**Source excerpt:**
____

The COUNTY OF ZAPATA, Appellant, v. Hector LOPEZ, Olga Lopez, and Hector Lopez, Jr., Appellees.
The appellees sued the County of Zapata for negligence arising from the destruction of their home by a fire. The County filed a plea to the jurisdiction and motion for summary judgment claiming that appellees' allegations did not support a waiver of sovereign immunity under the Texas Tort Claims Act. The trial court denied the plea and motion. We reverse the trial court's order because the appellees' claims are barred by Texas Tort Claims Act section 101.062(b).
In May 1996, a small, accidental fire started in the first floor kitchen area of the appellees' home. The appellees immediately contacted emergency personnel services to report the fire. When the Zapata County Sheriff's and Fire Department responded, they discovered that their equipment could not be connected to the available water sources, forcing fire department personnel to return to the fire station to secure a truck that was equipped with the proper equipment for connecting to the fire hydrant nearest appellees' home. By the time the fire department returned to appellees' home, the fire was out of control, ultimately destroying the house and its contents.
Appellees sued the County for negligence, alleging that fire department personnel were away from the station on personal business or away from their assigned post, causing an unreasonable delay in responding to the emergency call; and when the County did respond, the fire department's equipment could not be connected to water sources, forcing the personnel to return to the fire station to secure another fire truck equipped with the proper connections. The County filed a plea to the jurisdiction and motion for summary judgment, asserting that it was immune from suit under the Texas Tort Claims Act. The trial court denied the plea and motion, and this appeal by the County ensued.1
STANDARD OF REVIEW
As a governmental unit, the County is immune from both suit and liability for appellees' property damage unless the Texas Tort Claims Act waives that immunity. See Tex. Civ. Prac. & Rem.Code Ann. §§ 101.021, 101.025 (Vernon 1997). Appellees contend that Section 101.021 provides that waiver. Id. § 101.021(1). In considering whether a governmental entity has waived sovereign immunity, we consider the facts alleged by the plaintiffs and, to the extent it is relevant to the jurisdictional issue, the evidence submitted by the parties. See Texas Ass'n of Bus. v. Texas Air Control Bd., 852 S.W.2d 440, 446 (Tex.1993); see also Bland Indep. Sch. Dist. v. Blue, 34 S.W.3d 547, 555 (Tex.2000).

____

**Directives:**
• 1. Answer these questions from the court opinion:
(a) In what month and year did the fire start?
(b) Which section of the Texas Tort Claims Act does the court say bars the appellees' claims?
(c) Which section do the appellees contend provides the waiver of immunity?
• 2. Name every appellee listed in the court opinion.
• 3. Please resume the court opinion on the Zapata County fire after its last sentence.
The records come from a different source than the court opinion.

____

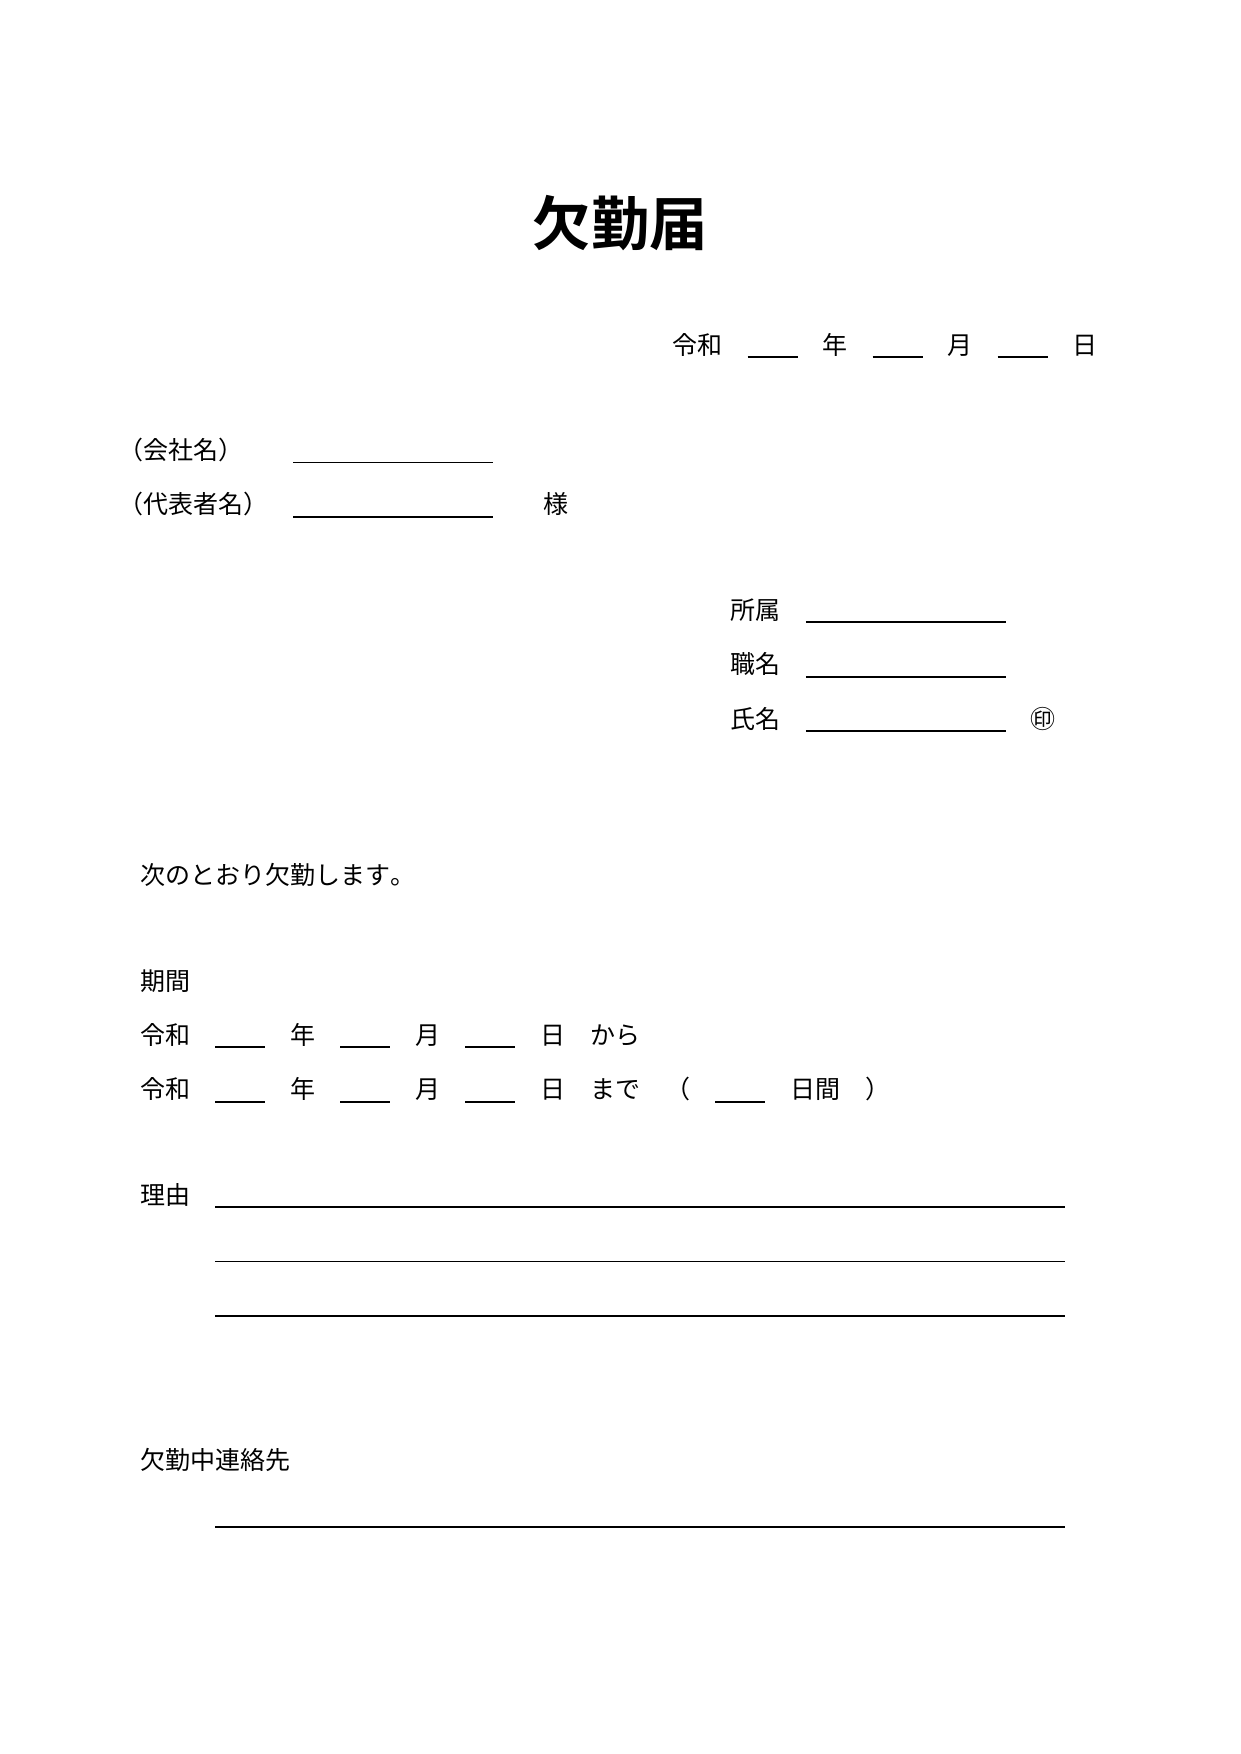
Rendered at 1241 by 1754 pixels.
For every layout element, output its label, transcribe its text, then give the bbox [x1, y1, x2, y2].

text 欠勤中連絡先 [118, 1440, 1122, 1477]
text 氏名 ㊞ [118, 699, 1122, 735]
text 令和 年 月 日 まで （ 日間 ） [118, 1070, 1122, 1106]
title 欠勤届 [118, 177, 1122, 262]
text （会社名） [118, 431, 1122, 467]
text （代表者名） 様 [118, 485, 1122, 521]
text 令和 年 月 日 [118, 325, 1122, 361]
text 次のとおり欠勤します。 [118, 856, 1122, 892]
text 令和 年 月 日 から [118, 1015, 1122, 1052]
text 理由 [118, 1175, 1122, 1211]
text 所属 [118, 590, 1122, 627]
text 職名 [118, 645, 1122, 681]
text 期間 [118, 961, 1122, 997]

____

**Exercise answers:**
• 1.
(a) May 1996
(b) Section 101.062(b)
(c) Section 101.021

• 2. Hector Lopez, Olga Lopez, Hector Lopez, Jr.

• 3.
The appellees contend the County misused motor-driven equipment by carelessly using a fire engine that was not equipped to connect to the fire hydrant, even though such equipment was readily available. The County argues that the appellees' claim is based on the non-use or failure to use certain equipment, which claim is insufficient to waive immunity under Tort Claims Act section 101.021. Alternatively, even if there is waiver of immunity under Section 101.021, the County asserts that two exceptions to the waiver apply to reinstate immunity: appellees' claim pertains to the County's policy of providing fire protection and its actions do not violate a statute or ordinance.
The Tort Claims Act is a limited waiver of absolute common law immunity for a municipality, which is considered to be in the public interest. Guillen v. City of San Antonio, 13 S.W.3d 428, 433 (Tex.App.-San Antonio 2000, pet. denied). The Act is construed strictly on the side of preserving immunity. Id. The Act provides that governmental immunity is waived in two general situations: (1) where an injury is caused by the negligence of an employee, involving a motor-driven vehicle or equipment; and (2) where an injury is caused by a condition or use of tangible or real property. See Tex. Civ. Prac. & Rem.Code Ann. § 101.021 (Vernon 1997). The Act further states that immunity is retained for any claim arising from the failure to provide or the method of providing fire protection, see id. § 101.055(3), or in claims that arise from an action of an employee of a municipality that involves responding to a 9-1-1 emergency call, immunity is waived only if the action violates a statute or ordinance applicable to the action. See id. § 101.062. There is no dispute that the fire fighters were responding to a 9-1-1 emergency call, and because Section 101.062 is determinative, we address application of that section first.
Appellees rely on Black v. Nueces County Rural Fire Prevention District No. 2, 695 S.W.2d 562 (Tex.1985), to argue that Section 101.062 does not apply because no statute or ordinance applies to 9-1-1 responses in Zapata County; therefore, proving a violation under Section 101.062 is an impossibility. The appellees' reliance on Black is flawed.
In Black, a volunteer fireman was struck and injured by a City of Corpus Christi fire truck as it backed into position at the scene of a fire. Mr. Black obtained judgment against the City based on a finding of negligence. The City did not have any ordinances pertaining to emergencies, and the Supreme Court held:
[I]n the absence of laws or ordinances applicable to emergency action, there is no exception to the waiver of sovereign immunity. The District and the City in this case are thus liable for the negligence of their employees. This conclusion follows from the plain language of the statute: The District and the City could not comply with an ordinance unless an ordinance in fact existed.
Id. at 563.
This language must be understood in the context of the statute the Supreme Court was interpreting, former Civil Statute article 6252-19, section 14(8), which provided that the provisions of the Act did not apply to “[a]ny claim arising out of the action of an officer, agent or employee while responding to emergency calls or reacting to emergency situations when such action is in compliance with the laws and ordinances applicable to emergency action.” 2 Therefore, in Black, the governmental entities retained immunity only if their actions were in compliance with an ordinance. Because no ordinance existed, the governmental entities could not show compliance; therefore, they could not retain immunity. The same logic, albeit in reverse, applies here.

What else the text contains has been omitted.